Поскольку данные в экологических исследованиях – это показатели, которые были усреднены для всех испытуемых, степень связи между воздействием и заболеванием не обязательно отражает связь, имеющуюся на уровне индивидуумов (Morgenstern, 1982; Richardson и соавторы, 1987; Greenland и Robins, 1994). Кроме того, использование суррогатных показателей воздействия (данные по акцизу на алкоголь, а не данные по потреблению) и заболевания (смертность, а не частота новых случаев) еще больше размазывает существующие связи (Brenner и соавторы, 1992b). Кроме того, экологические исследования часто страдают от недоступности данных, которые необходимы для адекватного контроля влияния третьих переменных в анализе (Greenland и Robins,1994). Все эти проблемы вместе приводят к появлению результата, который может иметь сомнительную достоверность. Несмотря на эти проблемы, экологические исследования могут оказаться полезными для обнаружения взаимосвязи между некими воздействиями и частотой заболевания, даже если эта связь находится под воздействием неконтролируемых факторов. Подобная находка может указать на наличие эффектов, которые достойны последующего анализа. Детальное обсуждение экологических исследований представлено в главе 33.

Генерирование гипотез против скрининга гипотез.

Исследования, в которых достоверность меньше, иногда обозначаются как исследования, «генерирующие гипотезы», для того чтобы отличить эти исследования от, так называемых, «аналитических исследований», в которых достоверность оказывается выше. Экологические исследования часто рассматриваются как исследования, генерирующие гипотезы, в результате беспокойства по поводу различных систематических ошибок. Однако различия между генерирующими гипотезы и аналитическими исследованиями не являются концептуально достаточно точными. Это исследователь, а не исследование генерируют гипотезу, и любой тип данных может использоваться для тестирования гипотезы. Например, международные сравнения указывают, что женщины в Японии имеют значительно более низкую частоту рака молочной железы, чем женщины в Соединенных Штатах. Эти данные экологические и можно, как обычно, беспокоиться по поводу большого количества различий, которые существуют между культурами, однако, эти данные подтверждают целое количество гипотез, включая теорию о том, что ранние менархии, диета с высоким содержанием жиров и большие размеры молочных желез (значительно чаще встречающиеся среди американских женщин, чем среди японских женщин) могут оказаться важными факторами развития рака молочной железы (смотри Trichopoulos и Lipman,1992).

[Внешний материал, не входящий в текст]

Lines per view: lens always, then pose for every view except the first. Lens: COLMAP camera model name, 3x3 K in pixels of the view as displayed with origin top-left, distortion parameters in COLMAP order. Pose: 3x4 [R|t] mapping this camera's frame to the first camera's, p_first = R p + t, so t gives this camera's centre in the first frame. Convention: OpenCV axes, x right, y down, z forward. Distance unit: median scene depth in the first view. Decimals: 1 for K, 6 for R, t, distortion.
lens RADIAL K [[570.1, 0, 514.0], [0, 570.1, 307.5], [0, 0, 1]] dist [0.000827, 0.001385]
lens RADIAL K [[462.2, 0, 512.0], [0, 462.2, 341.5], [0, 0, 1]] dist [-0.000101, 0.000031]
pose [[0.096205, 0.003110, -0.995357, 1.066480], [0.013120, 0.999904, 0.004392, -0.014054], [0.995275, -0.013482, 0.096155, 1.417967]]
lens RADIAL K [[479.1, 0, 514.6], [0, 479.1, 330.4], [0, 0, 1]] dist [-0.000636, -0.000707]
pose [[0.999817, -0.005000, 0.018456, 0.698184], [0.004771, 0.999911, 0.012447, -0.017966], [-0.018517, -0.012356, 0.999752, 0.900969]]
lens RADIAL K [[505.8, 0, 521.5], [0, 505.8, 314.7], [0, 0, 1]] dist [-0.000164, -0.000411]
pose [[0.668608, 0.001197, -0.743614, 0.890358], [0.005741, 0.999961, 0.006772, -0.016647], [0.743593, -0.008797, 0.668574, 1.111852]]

Международные различия в частоте рака молочной железы не являются не генерирующими гипотезами, ни аналитическими, поскольку гипотезы возникли независимо от данной информации. Иными словами, различия между генерирующими гипотезы и аналитическими исследованиями – это те различия, которые мы лучше бы заменили более точными определениями.

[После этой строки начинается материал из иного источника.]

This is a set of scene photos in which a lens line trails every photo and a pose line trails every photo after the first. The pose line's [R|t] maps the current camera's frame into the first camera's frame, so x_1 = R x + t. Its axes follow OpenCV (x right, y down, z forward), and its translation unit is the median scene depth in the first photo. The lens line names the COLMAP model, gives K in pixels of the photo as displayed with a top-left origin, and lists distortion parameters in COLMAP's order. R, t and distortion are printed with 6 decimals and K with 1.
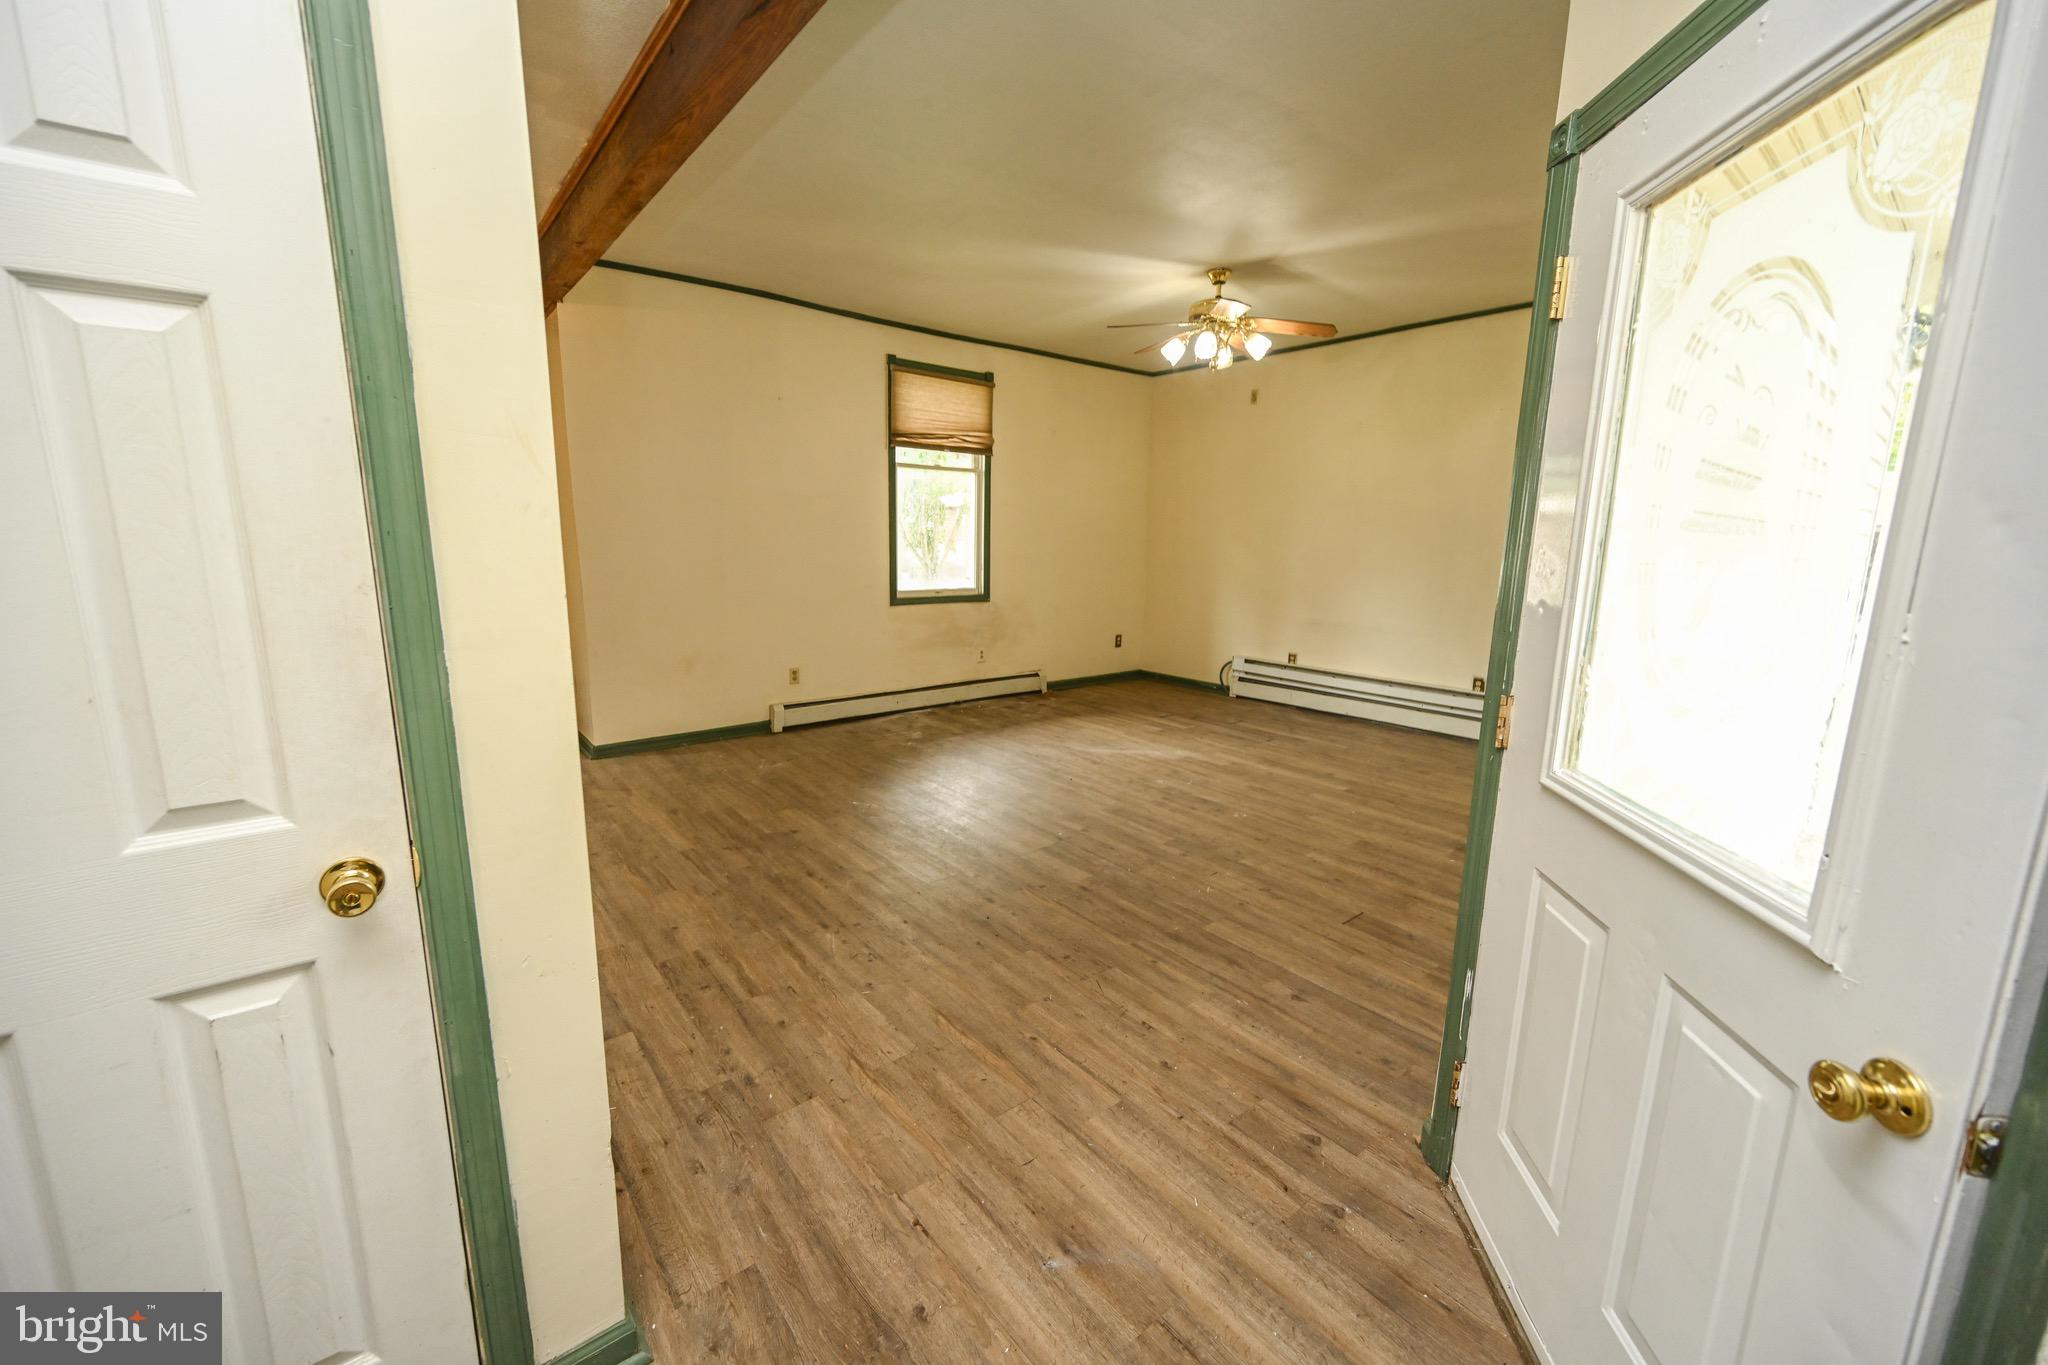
lens RADIAL K [[804.9, 0, 1024.0], [0, 804.9, 682.5], [0, 0, 1]] dist [-0.001940, 0.000250]
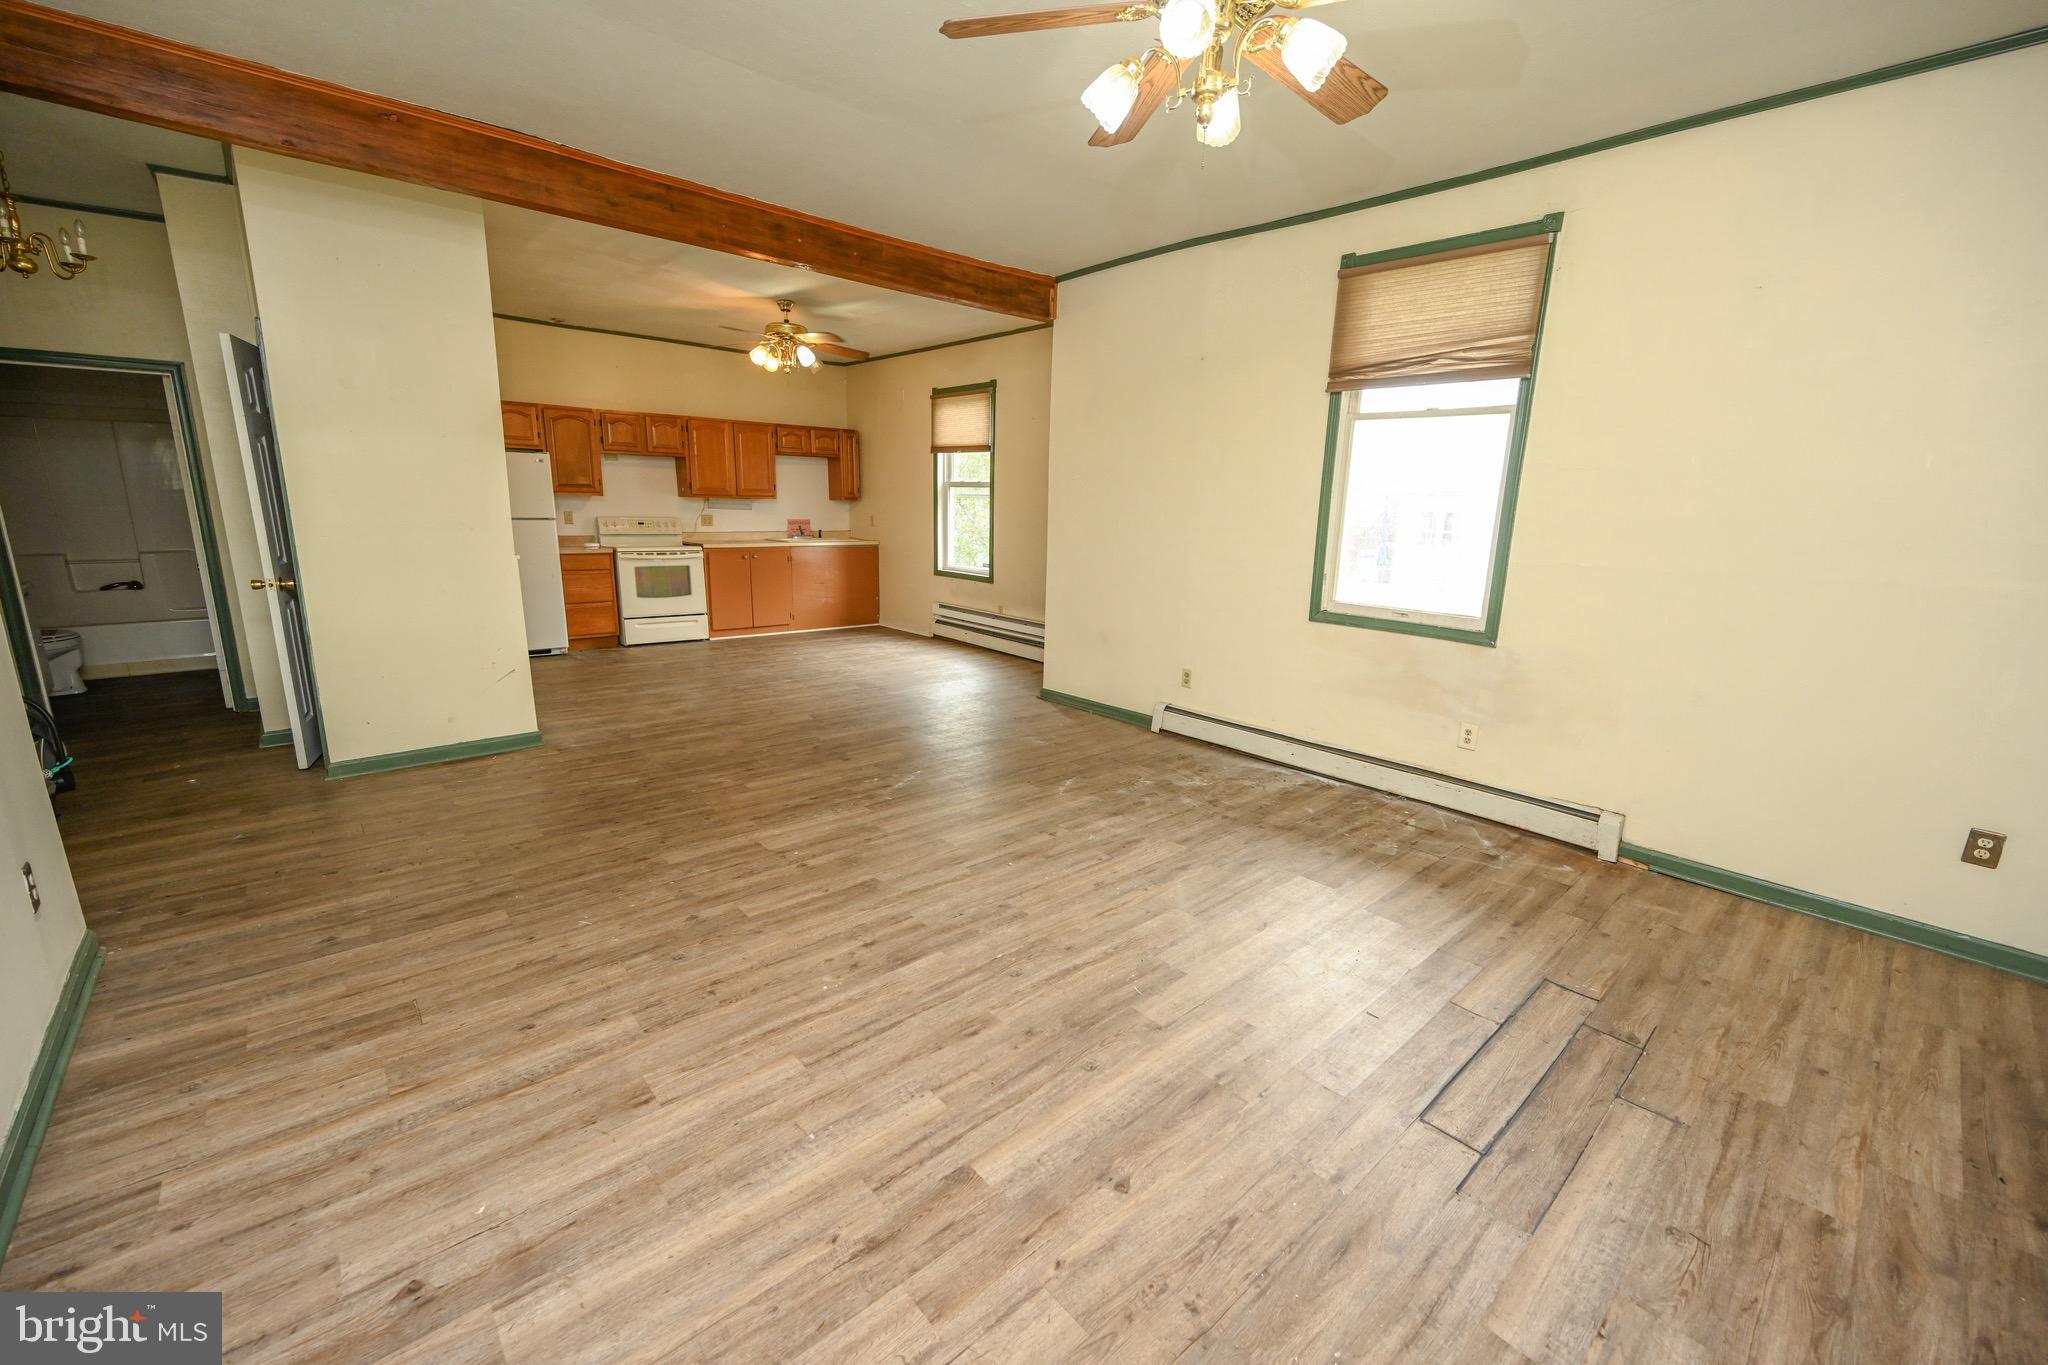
lens RADIAL K [[820.7, 0, 1022.7], [0, 820.7, 693.1], [0, 0, 1]] dist [-0.007873, -0.000135]
pose [[0.046827, 0.214544, -0.975591, 0.714120], [-0.210774, 0.956795, 0.200294, -0.164482], [0.976413, 0.196250, 0.090024, 0.917445]]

Предложение, которое мы рассматриваем как более удачное – это рассматривать предварительные исследования с ограниченной достоверностью или точностью, как исследования, скринирующие гипотезы, по аналогии со скринингом индивидуумов на выявление заболеваний. Подобные исследования представляют собой относительно простой и недорогой тест на наличие взаимосвязи между воздействием и заболеванием. Если подобная взаимосвязь обнаруживается, то мы можем использовать более серьезный, и более дорогой тест, с применением более достоверных дизайнов исследования. Хотя скрининговая аналогия и не должна быть принята в своем крайнем выражении, она лучше описывает характеристики исследования, чем различия между генерирующими гипотезы и аналитическими исследованиями.